The Bankers Trust executive vice president said BT Alex. Brown was focused on leveraged and smaller companies. "The league tables can be deceiving because they're dominated by the big deals, which aren't always that profitable," he said.

Mr. Virtue said he is confident that the recognition by fund managers and CFOs will translate into an increase in market share in the next quarter.

Bruce Herring, director of research analysts at Fidelity Investments Corp., said it's not surprising at this point that the fund managers are more enthusiastic than the CFOs about the commercial banks entering the investment banking field.

"We really do business year to year. If all of a sudden someone comes out with a much more dynamic approach, you pick up on it," said Mr.
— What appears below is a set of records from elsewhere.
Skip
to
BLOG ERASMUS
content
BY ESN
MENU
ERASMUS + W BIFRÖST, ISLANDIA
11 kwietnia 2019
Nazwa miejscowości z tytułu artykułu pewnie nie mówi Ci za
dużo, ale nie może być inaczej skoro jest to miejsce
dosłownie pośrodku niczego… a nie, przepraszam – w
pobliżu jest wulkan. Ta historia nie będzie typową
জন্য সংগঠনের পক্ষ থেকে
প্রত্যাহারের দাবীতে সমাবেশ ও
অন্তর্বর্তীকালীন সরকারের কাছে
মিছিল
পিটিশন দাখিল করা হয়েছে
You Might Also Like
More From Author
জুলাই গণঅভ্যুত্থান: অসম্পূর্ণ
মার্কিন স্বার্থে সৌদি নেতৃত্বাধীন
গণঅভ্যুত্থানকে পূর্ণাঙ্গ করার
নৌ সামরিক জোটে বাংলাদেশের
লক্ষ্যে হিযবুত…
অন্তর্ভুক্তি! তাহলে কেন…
Herring. "But if you're the CFO of a company and you've been working for 10 years with a firm, it's going to take a lot to make you change your relationship."

Three of the four banks that either the fund managers or the CFOs ranked highly had made a major acquisition of a securities firm within the previous six months.
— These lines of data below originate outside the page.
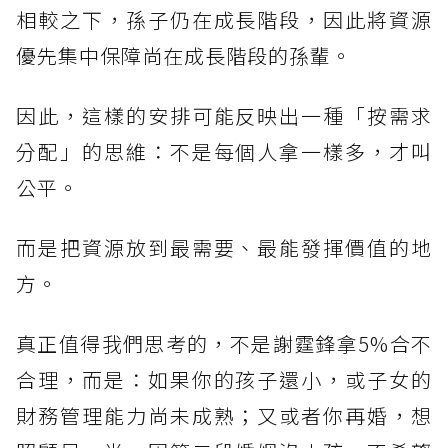
相較之下，孫子仍在成長階段，因此將資源
優先集中保障尚在成長階段的孫輩。
因此，這樣的安排可能反映出一種「按需求
分配」的思維：不是每個人拿一樣多，才叫
公平。
而是把資源放到最需要、最能發揮價值的地
方。
真正值得我們思考的，不是謝霆鋒拿5%合不
合理，而是：如果你的孩子還小，或子女的
財務管理能力尚未成熟；又或者你再婚，想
The other bank, J.P. Morgan, has been building its investment banking capabilities internally for decades.

But most observers agree that Bankers Trust Corp., BankAmerica Corp., and NationsBank Corp. would not have made the top 10 in these polls if they had not purchased Alex. Brown, Robertson Stephens, and Montgomery Securities, respectively.

"Banks are sneaking up from the bottom by trying to become investment bankers to companies who are already their clients," said Roy C. Smith, professor of finance at New York University's Stern Business School. "These acquisitions have accelerated the pace. But remember, large-cap companies don't do much traditional commercial banking."

Mr. Smith said bank executives felt they needed to purchase these firms to stay competitive in their core small to midsize business sector, which he said investment banks would pursue more aggressively when market volumes drop.

Mr. Hayes took the position that the parent companies should try to keep the investment banking subsidiaries as distant as possible from the commercial side of the operation.

Alex. Brown, Robertson Stephens, and Montgomery "were some of the most important bankers for midsize to smaller companies. These results show that they have not lost their effectiveness in the wake of being acquired by commercial banks," Mr. Hayes said.

"One of the things that should have worried the banks that purchased them," he added, "was the possibility that, when trying to integrate them into a much larger hierarchy, they ran the risk of destroying their entrepreneurial spirit."

Fund managers ranked BT Alex. Brown second in two investment banking categories: pricing of new issues, behind Goldman Sachs, and primary dealing ability, behind Merrill Lynch.

"Think about any new entry into a marketplace," said Fidelity's Mr. Herring. "One of the things you can compete on is price." He said this was not necessarily a problem, as long as the cost structure was kept in line with pricing.